Lady Elizabeth Eastlake (Elizabeth Rigby)
[Writer and photographer, b. 1809, London, d. 1893, London.]

 Where ten self-styled artists eked out a precarious living by painting inferior miniatures, ten times that number now earn their bread by supplying photographic portraits. (1857) 

Mark Getty
[Oil fortune heir, photo stock entrepreneur, b. 1960, Rome, lives in Buckinghamshire, Tuscany, and London.]

 Intellectual property is the oil of the twenty-first century. 

Wright Morris
[Writer and photographer, b. 1910, Central City, Nebraska, d. 1998, Mill Valley, California.]

 What does it profit the photograph to be accepted as a work of art? Does this dubious elevation in market value enhance or diminish what is intrinsically photographic? There is little that is new in this practice but much that is alien to photography. The photographer, not the photograph, becomes the collectible. 

John Szarkowski
[Curator, critic, historian, and photographer, b. 1925, Ashland, Wisconsin, d. 2007, Pittsfield, Massachusetts.]

 The basic effect of modern mass media on photography has been to erode the creative independence and the accountability of the photographer who has worked for them. (1967) 

Susan Sontag
[Writer, theorist, and critic, b. 1933, New York, d. 2004, New York.]

 Needing to have reality confirmed and experience enhanced by photographs is an aesthetic consumerism to which everyone is now addicted.
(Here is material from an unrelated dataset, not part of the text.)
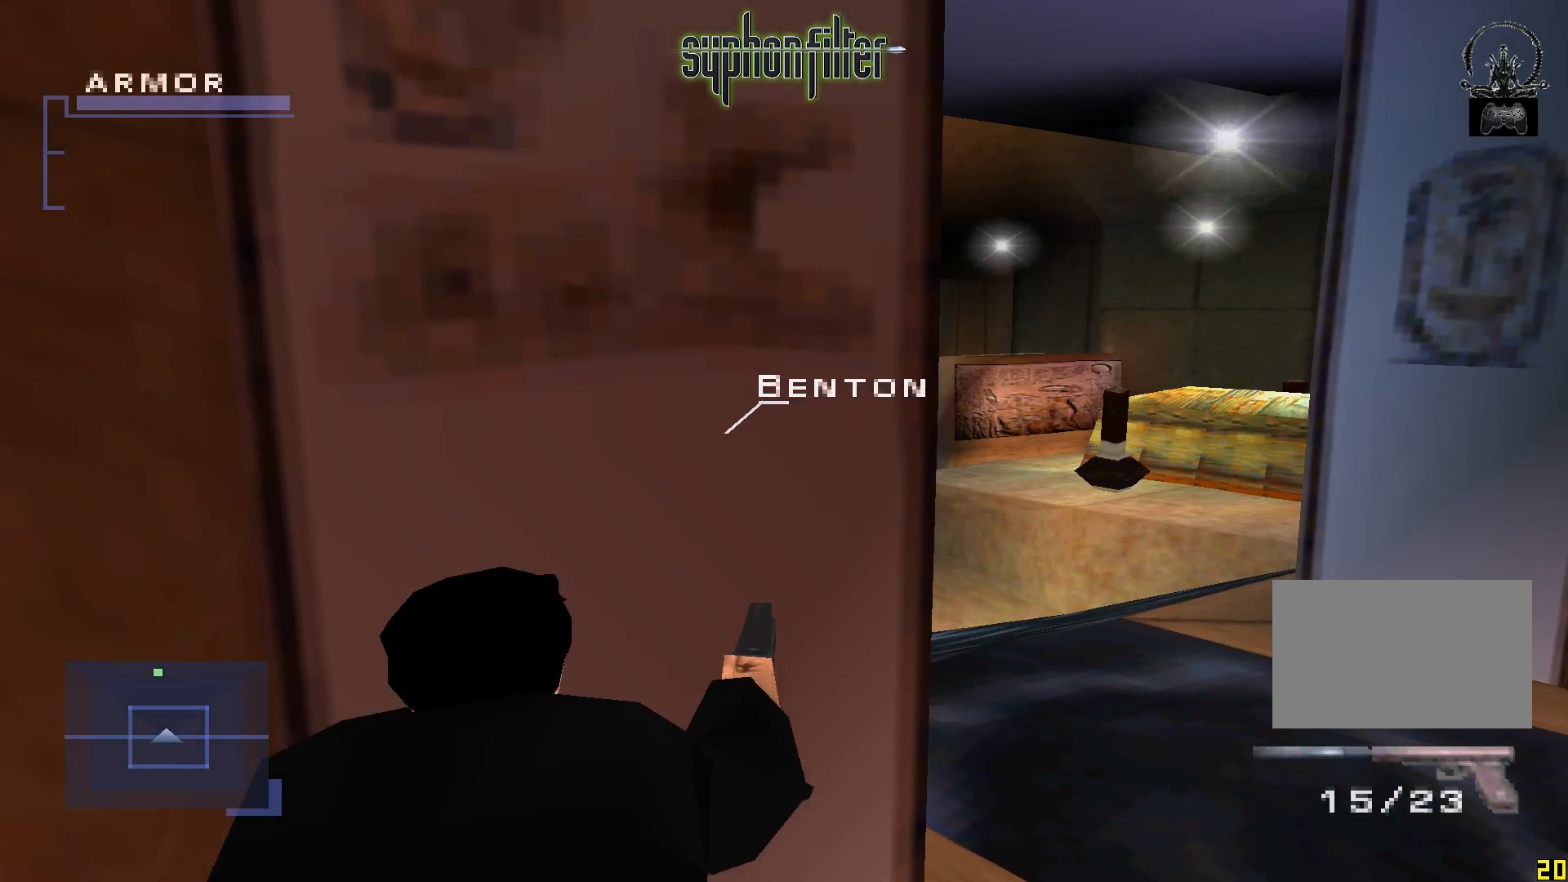
Gameplay with a controller (Xbox layout); each line is a JSON object with the inputs held at the frame after it. "button_events" lists button changes between this image and that frame as [ms after this image, input, new state], when the widget could be followed in between (sticks are given only as held states). Not read: L3 R3.
{"buttons": ["A"], "left_stick": "center", "right_stick": "center", "button_events": []}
Industrial societies turn their citizens into image-junkies; it is the most irresistible form of mental pollution. 

David Wojnarowicz
[Artist and activist, b. 1954, Redbank, New Jersey, d. 1990, New York.]

 No one can really explain in a rational way what makes a good photograph or a bad photograph... This is why the art world will not throw billions of dollars at photography the way it has at painting; and that is what makes it an exciting medium.